For large jobs, it isn't unusual to have to wait a few days for the jobs to run. In general, the smaller the job allocation requested, the better your queue priority will be. Therefore it can be useful to break up large analysis into multiple smaller steps. This has the added benefit of allowing parallelization of jobs for non-dependent tasks.
This tutorial will demonstrate usage of the following commands:
sbatch
squeue
scancel
sacct
seff
Submitting A Job🔗
Job submission is done via the sbatch
command. Detailed information about
the available options for this command can be viewed in the terminal by running
man sbatch
. A short summary of available options can also be printed via
sbatch --help
. The printed version has the added benefit of returning parsable
text, so you can use Shell scripting to do things like search for relevant options.
For example, if I want to see all sbatch
options related to CPU usage for
my job, I can run:
A template job script is available in templates/hello_slurm.sh
. This shows
the basic anatomy of a job on H4H. Please open the file now so you can follow
along with details about each section of the script.
-
The Shebang statement
- The first line of your script should always include a shebang (
#!
) statement for the langauge you are running, usually by specifying the path to the language runtime - For H4H, generally you will be using
bash
to orcestrate execution of additional scripts and functions in other languages, as needed for your analysis
- The first line of your script should always include a shebang (
-
The Slurm header
#!/bin/bash #SBATCH --job-name=hello_slurm #SBATCH --output=hello_slurm.txt #SBATCH --error=hello_slurm-%j.log #SBATCH --time=0:01:00
- While it is possible to pass in
sbatch
options via the command line, this is a tedious and irreproducible way to configure your job - As such, it is preferrable to codify your job configuration in the job script using special comment syntax called a Slurm header
- It should immediately follow the shebang statment (no empty lines) and uses the same conventions as the command line options but prepends them with the
#SBATCH
directive to tell Slurm these should be handled as command options instead of regular comments - The Slurm header is read until the first empty line, as a result adding white space will break your header. You can instead add extra comment lines if you need to break up your header to increase readability
- To view a list of all possible options, run
man sbatch
orsbatch --help
- While it is possible to pass in
-
The bash script
- This where the action happens, you can run arbitrary commands on the cluster here!
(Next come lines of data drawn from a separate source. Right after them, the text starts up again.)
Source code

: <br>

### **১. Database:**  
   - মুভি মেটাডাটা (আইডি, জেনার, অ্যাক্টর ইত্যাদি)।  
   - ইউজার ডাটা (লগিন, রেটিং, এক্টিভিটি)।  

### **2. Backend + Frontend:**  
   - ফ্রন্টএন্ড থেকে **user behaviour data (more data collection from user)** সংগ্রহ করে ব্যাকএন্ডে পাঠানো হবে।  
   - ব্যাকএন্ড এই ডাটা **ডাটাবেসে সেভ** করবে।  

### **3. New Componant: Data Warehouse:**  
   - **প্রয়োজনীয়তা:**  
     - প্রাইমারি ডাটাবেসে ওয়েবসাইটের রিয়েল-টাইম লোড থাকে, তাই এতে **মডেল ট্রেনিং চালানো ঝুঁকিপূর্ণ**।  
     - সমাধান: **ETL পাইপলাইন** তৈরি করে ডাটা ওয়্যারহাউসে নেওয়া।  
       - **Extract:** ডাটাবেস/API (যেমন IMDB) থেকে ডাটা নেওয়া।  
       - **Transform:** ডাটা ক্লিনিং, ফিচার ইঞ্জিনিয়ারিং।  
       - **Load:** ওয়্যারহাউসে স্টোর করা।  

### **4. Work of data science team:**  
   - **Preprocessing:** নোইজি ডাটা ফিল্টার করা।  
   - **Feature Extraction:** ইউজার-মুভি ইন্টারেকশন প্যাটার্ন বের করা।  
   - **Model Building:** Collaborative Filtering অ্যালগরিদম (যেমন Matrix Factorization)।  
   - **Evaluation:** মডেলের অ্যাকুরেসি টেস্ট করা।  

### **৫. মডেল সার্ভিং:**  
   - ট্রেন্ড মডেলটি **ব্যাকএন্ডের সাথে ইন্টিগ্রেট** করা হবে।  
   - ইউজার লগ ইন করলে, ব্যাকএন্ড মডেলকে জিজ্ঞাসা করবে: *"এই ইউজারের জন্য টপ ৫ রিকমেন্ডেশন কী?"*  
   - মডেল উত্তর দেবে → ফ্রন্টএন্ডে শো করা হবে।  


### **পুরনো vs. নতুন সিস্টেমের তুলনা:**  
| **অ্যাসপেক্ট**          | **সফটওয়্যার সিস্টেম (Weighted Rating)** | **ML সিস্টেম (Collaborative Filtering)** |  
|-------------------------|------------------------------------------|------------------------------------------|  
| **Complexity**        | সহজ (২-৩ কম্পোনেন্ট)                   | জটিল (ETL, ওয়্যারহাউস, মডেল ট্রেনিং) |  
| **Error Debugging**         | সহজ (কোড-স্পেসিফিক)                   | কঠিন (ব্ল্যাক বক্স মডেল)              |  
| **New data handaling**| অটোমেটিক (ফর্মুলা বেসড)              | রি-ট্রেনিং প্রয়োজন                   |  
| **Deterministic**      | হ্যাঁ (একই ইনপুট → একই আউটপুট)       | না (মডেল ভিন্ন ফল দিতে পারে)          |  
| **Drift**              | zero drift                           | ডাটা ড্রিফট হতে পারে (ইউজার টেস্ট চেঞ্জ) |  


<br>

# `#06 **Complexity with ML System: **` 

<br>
- Anything after the Slurm header and a blank line is considered the script to be executed by the job
- Use it to dispatch additional jobs, execute scripts in a variety of languages or script your task directly in the job file
Try it yourself🔗
-
Connect to the UHN VPN if you aren't already
-
SSH into the Login Node as described in Tutorial 1
-
Open a text editor with a file called
hello_slurm.sh
and paste in the contents oftemplates/hello_slurm.sh
-
Submit the job to run using
sbatch
-
View the job in your queue via
squeue
, note the Job ID and Job name -
The job will wait for 60 seconds before printing "Hello Slurm!" to a text file in your home directory. View the contents of the file when it appears then view the log file specified in the Slurm header for additional execution information
-
Have a look at your job history via the
sacct
function, note your job id. -
Use the
seff
script and your job id from the previous step to view the efficiency of your slurm job -
Resubmit the hello_slurm job and this time run
sstat
to view resources in real time. -
Cancel the resubmitted job (quickly it only runs for 60 seconds!)